Такие картины тают быстро, не требуя вас,
но помогая вам, как ни странно, мужать. Синий склон
за равниной. Редкий ветер с гор
гуляет у двери парадной комнаты, между
зноем и тьмой, в тупике длинного края,
где мерещится лишь дорога, манящая в цыганскую деревню,
в пустыню, в город-финиш, на безлюдную арену,
сбрызнутую красным песком.
Под обувью скрипят стекла окраинных окон,
твой божок в дневном дыму, юг
и крепкие старики, пахнущие до сих пор
шипром в базарные дни вдоль пустырей в иссушающем трансе.
Анашисты на старых велосипедах мчатся к песчаному плато.
Бритый череп моего друга за городом,
и он вспоминает европейский натюрморт, женские пальцы,
перебирающие в сентябрьское утро влажные цветы.
Какая разница – словно слышен и здесь
гул сакральных зрелищ. Вечером
струится чад кашгарского блюда
с окрестных кварталов, среди холмов,
но мужчина выбирает смерть, а не женщин,
говорится в картине, и там
показан фрагмент, за который, сказал он,
я бы точно отдал полжизни. Они
стоят с лицами конокрадов у бетонного моста над местным каналом.
Петушиный бой на безветренной площади. Почему
молодые люди вешаются, спросила она, ведь лучше
вскрыть себе вены, менее болезненный уход? –
поправляет волосы, шпильку
стиснула зубами перед родовитым зеркалом, или рассвет,
когда ты сидишь на террасе, чей пол кое-где
запятнан в свадебный сезон бараньей кровью,
или бергамские крестьяне, поле за стеклом,
нежный романский прах залил мои ферганские сны.
Теплая заря сочится в дверную нишу, куда же еще,
на оконные рамы в силках тонких трещин.
Что я скажу несчастным, сходящим с ума по жене и детям, –
что пакибытие стоит ожиданий? Кому сегодня
отводится роль умной статуи, скорее лежащей
в спальне и лишенной свидетелей –
ни родственников, например, двоюродной сестры
(главный герой хочет кастрировать ее любовника, но воздух
послеобеденной скуки мешает ему),
ни соседей, дремлющих, как водится, в середине дня?
Уже хауз, то есть пруд в третий полдень (даже
не мелькают мальки) коротких каникул,
и мокрый пепел – как тутовник над ним,
не только зимой на январском закате.
Ты становишься романтичным, сказал он, и за его спиной
альбинос в пыльных калошах ломает лепешку
под шелковицей, шуршащей на слабом ветру.

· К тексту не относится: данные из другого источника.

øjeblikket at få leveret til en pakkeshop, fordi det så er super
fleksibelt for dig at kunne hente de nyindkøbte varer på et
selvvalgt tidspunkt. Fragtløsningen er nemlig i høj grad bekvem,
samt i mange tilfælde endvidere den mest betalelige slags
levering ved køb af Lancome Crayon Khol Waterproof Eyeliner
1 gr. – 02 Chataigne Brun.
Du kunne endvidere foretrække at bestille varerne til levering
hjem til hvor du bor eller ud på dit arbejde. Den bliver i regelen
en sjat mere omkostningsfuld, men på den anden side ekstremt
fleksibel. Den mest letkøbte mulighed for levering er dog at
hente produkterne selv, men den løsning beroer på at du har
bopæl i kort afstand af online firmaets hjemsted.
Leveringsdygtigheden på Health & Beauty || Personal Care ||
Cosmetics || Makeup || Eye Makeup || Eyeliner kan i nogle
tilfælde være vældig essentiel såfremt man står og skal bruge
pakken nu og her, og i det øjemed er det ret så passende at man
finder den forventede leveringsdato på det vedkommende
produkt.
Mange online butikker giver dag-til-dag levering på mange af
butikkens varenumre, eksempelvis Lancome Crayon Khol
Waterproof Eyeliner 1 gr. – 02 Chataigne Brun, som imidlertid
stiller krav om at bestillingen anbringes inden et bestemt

Междуречье, се человек, но каждый смугл,
все, замершие на пологой суше вокруг пшеничного поля, будто
они вправе селиться именно в захолустье
после майской засухи: покой ни с кем.
Дальше виднеется содовое небо поверх пустошных струпьев.
Твой младший брат на инвалидной коляске,
и ты привез ему книги из столицы,
этот блеск, этот. Медленный мелос сайских волн
цвета кушанских монет. Разве?..
Леска летнего пота разрезает твой лоб в субботней жаре.